**Written problem**
Can you turn all of the data below into a JSON list of strings, one string per line, leaving out blank lines and the pictures?

**Working data**
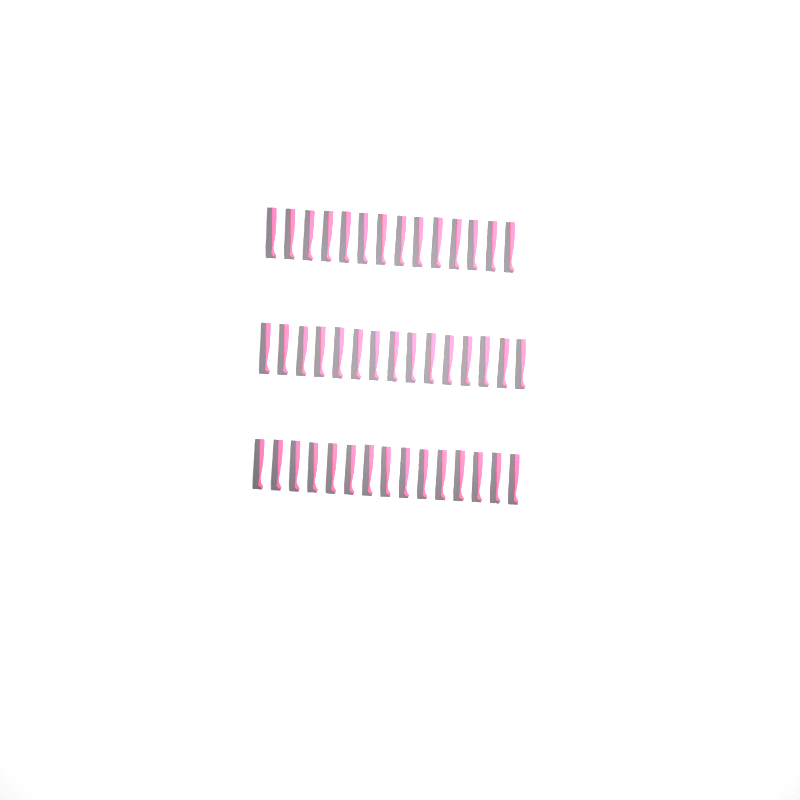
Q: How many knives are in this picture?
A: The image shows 44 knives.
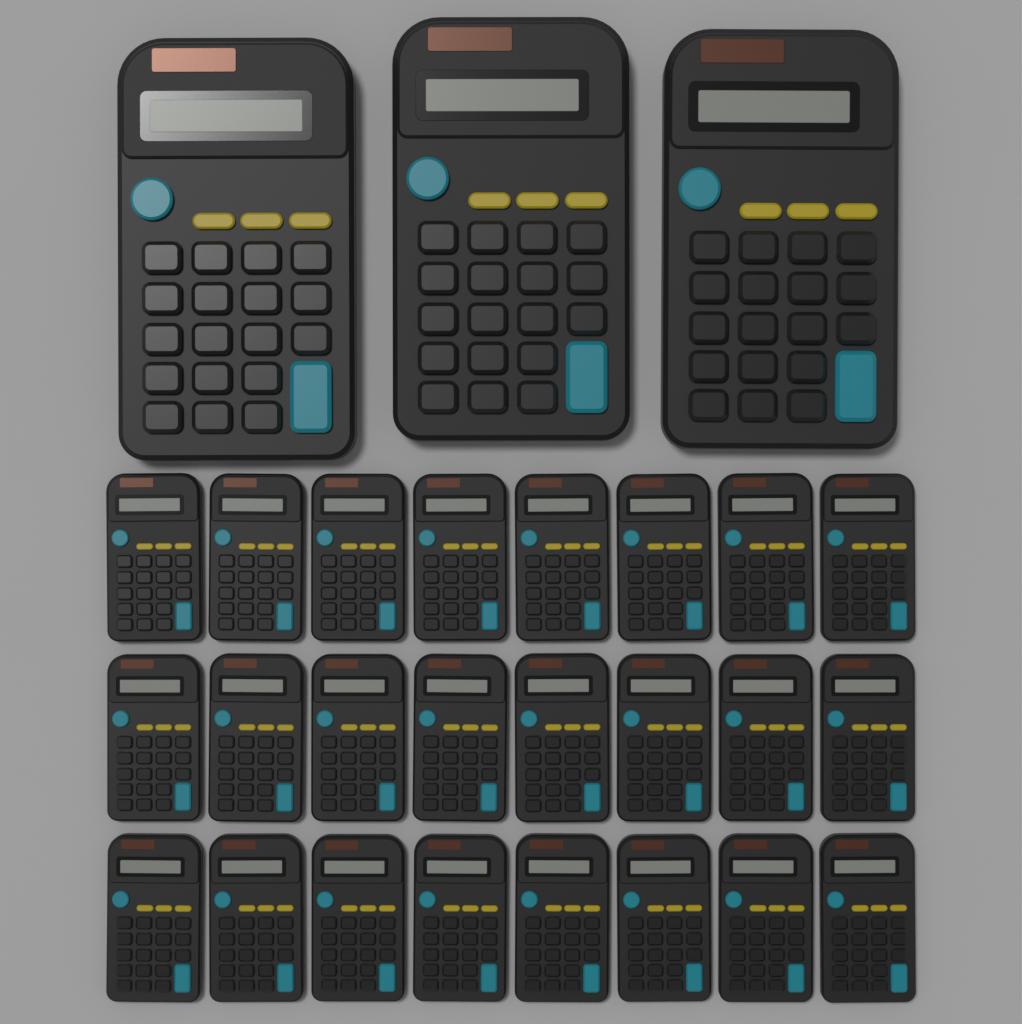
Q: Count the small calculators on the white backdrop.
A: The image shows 24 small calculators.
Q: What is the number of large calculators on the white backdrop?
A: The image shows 3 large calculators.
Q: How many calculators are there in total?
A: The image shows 27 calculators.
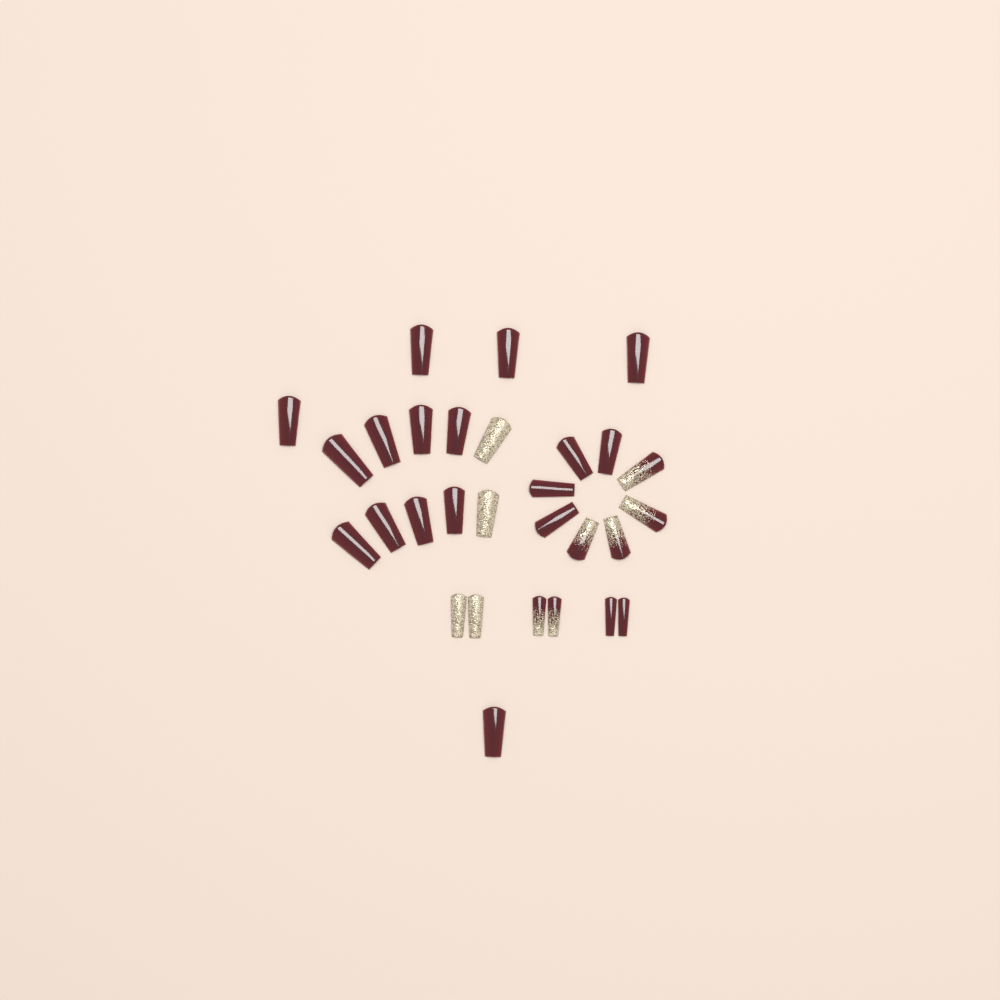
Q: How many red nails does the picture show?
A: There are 19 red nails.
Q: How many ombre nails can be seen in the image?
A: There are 6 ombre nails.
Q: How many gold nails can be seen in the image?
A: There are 4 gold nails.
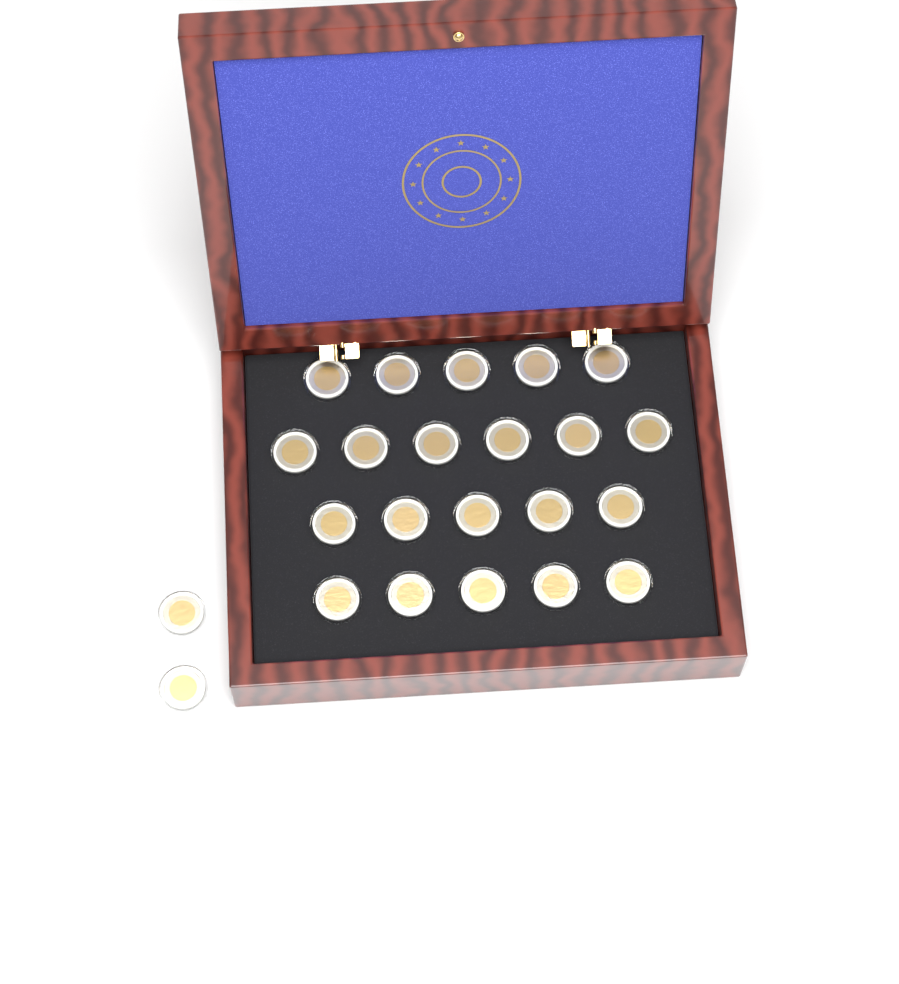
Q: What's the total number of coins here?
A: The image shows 23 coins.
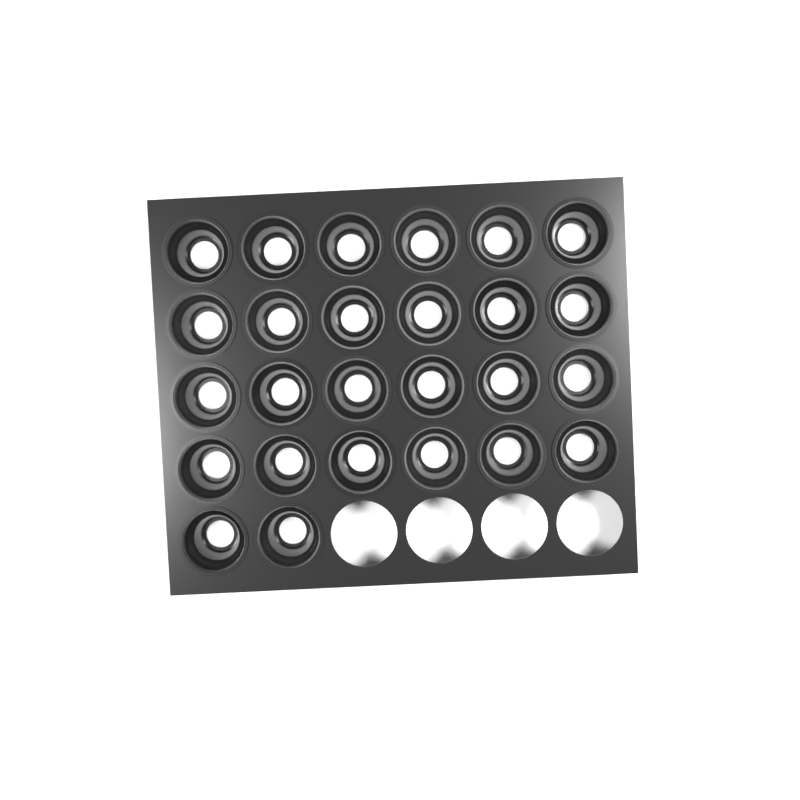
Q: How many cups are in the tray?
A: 26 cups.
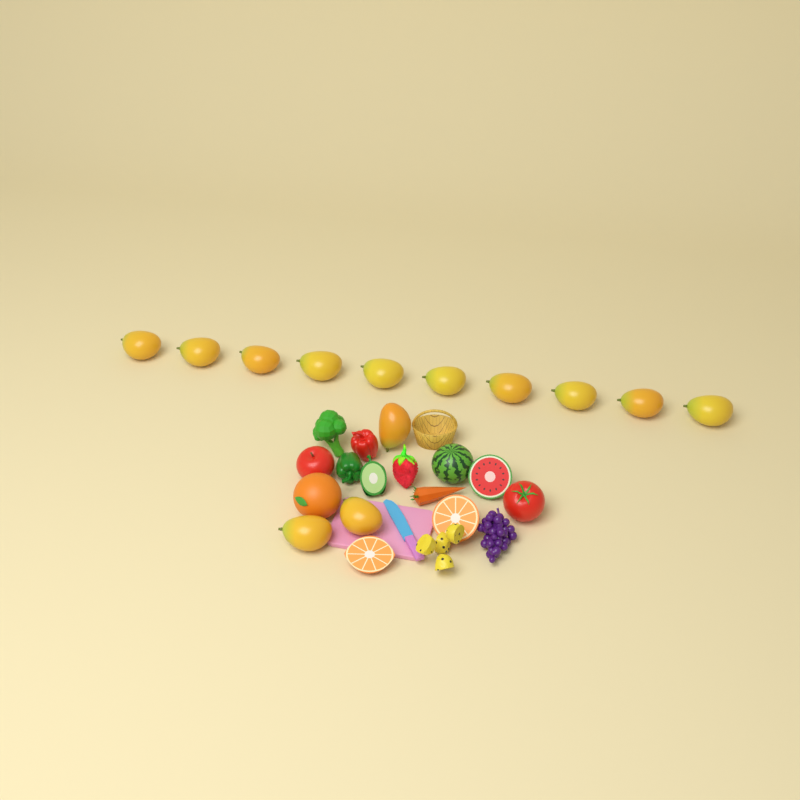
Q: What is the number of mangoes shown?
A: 13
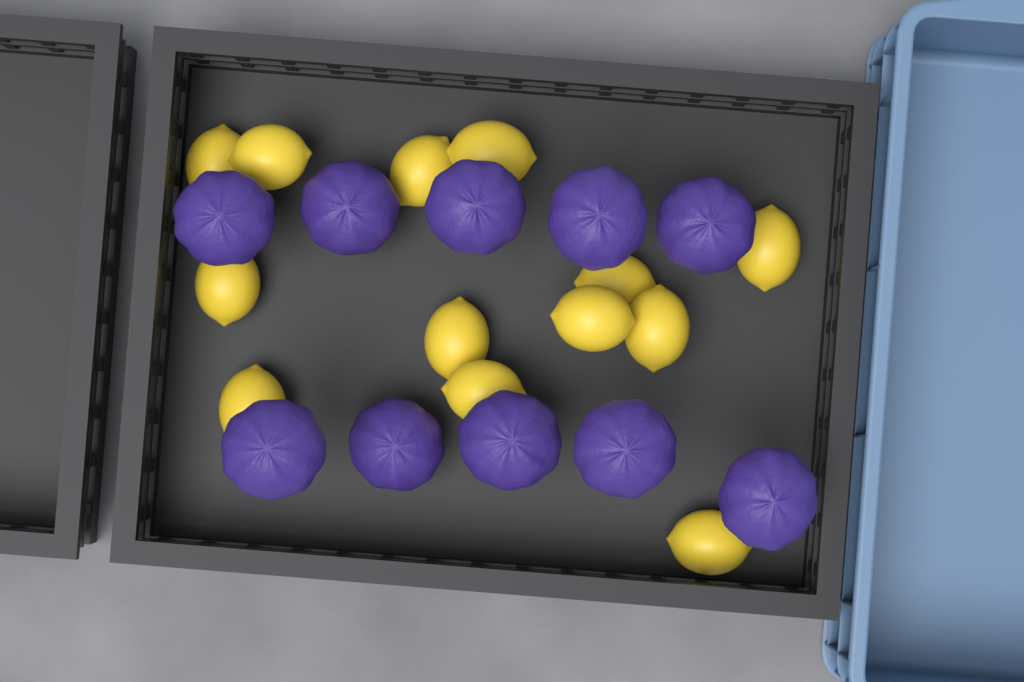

**Task output**
[
  "Q: How many knives are in this picture?",
  "A: The image shows 44 knives.",
  "Q: Count the small calculators on the white backdrop.",
  "A: The image shows 24 small calculators.",
  "Q: What is the number of large calculators on the white backdrop?",
  "A: The image shows 3 large calculators.",
  "Q: How many calculators are there in total?",
  "A: The image shows 27 calculators.",
  "Q: How many red nails does the picture show?",
  "A: There are 19 red nails.",
  "Q: How many ombre nails can be seen in the image?",
  "A: There are 6 ombre nails.",
  "Q: How many gold nails can be seen in the image?",
  "A: There are 4 gold nails.",
  "Q: What's the total number of coins here?",
  "A: The image shows 23 coins.",
  "Q: How many cups are in the tray?",
  "A: 26 cups.",
  "Q: What is the number of mangoes shown?",
  "A: 13"
]